I am a photographer that uses Indesign scripts to automatically insert pictures in for school pictures and it outputs all the pictures in the correct place and then create the entire document.

Since upgrading to High Sierra on my Mac and the SSD converted to APFS I'm having problems with the order it would create the CSV file.

Previously the script named ImagetoCSV104.jsx would put the images in alpha/numeric order of the file name. Now it is putting them in an order that I do not understand. It seems random but every time I run it it's in the same wrong order.

Just to verify I went to my Sierra workstation with the same Indesign CS6 and script to see what would happen with the folder. It worked fine.

What can I do?

Here is the incorrect one created Indesign CS6 on High Sierra:

User uploaded file

Then here is the correct one created in High Sierra:

User uploaded file

If there is a way to re-write the script to make this work or some thing else, please let me know.


thanks!

MacBook Air, macOS High Sierra (10.13)

Posted on Nov 30, 2017 5:22 AM

Reply
6 replies

Nov 30, 2017 6:13 AM in response to brycesteiner

Any chance you can post this script?


It seems that whatever system call it makes to get the files is returning the results unsorted.
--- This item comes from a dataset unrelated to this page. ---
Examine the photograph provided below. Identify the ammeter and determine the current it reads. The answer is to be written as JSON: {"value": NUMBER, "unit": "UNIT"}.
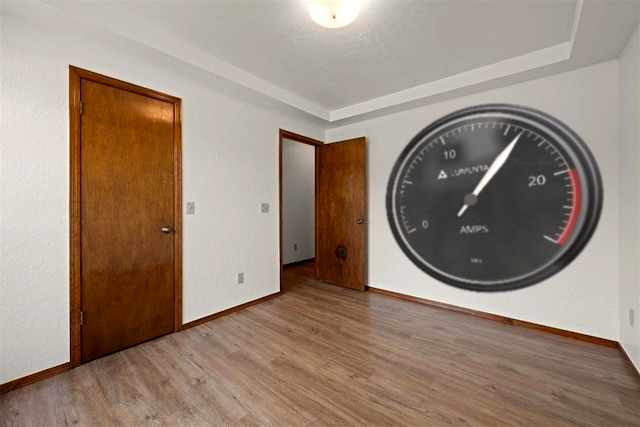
{"value": 16, "unit": "A"}
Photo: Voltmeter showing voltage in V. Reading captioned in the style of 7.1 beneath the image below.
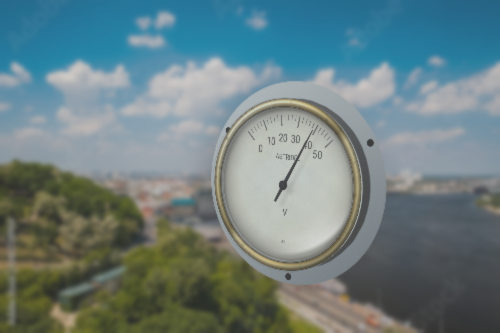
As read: 40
I don't think this to be APFS caused, just some change in some routine that is being called.


Using shell scripts with wildcard expressions, such as "*.jpg", the results always come sorted.
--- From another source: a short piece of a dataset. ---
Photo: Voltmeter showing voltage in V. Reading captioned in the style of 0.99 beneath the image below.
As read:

I believe that depends on how the underlying shell works, and both bash and tcsh provide sorted results.


I also tried something similar using Python, and the results did NOT come sorted.

Nov 30, 2017 9:29 AM in response to brycesteiner

brycesteiner wrote:


here is an update:


If I put it on my Mac Mini server (runs 10.12.6 with HFS format, SMB sharing), the CSV is correct on the High Sierra computer. So far it happens only when the script processes a folder on the APFS volume.


That is significant.

As I see it, the script relies on the getFiles() function.

Since you tested this on two High Sierra machines, it does seem that APFS makes a difference.


I did a little test myself. I made two identical copies of a directory "test", one in my APFS system drive, and one on an HFS+ external drive. I used Python's os module to produce a list of files in each case:


os.listdir()


The results are consistent with your findings. The list came sorted in the HFS+ directory, and unsorted in APFS.


I guess that at least for now the only immediate solution is to do the sorting in your script.

I am sure there are library functions for doing it, but I am not familiar with javascript.

A quick google search is bound to provide answers.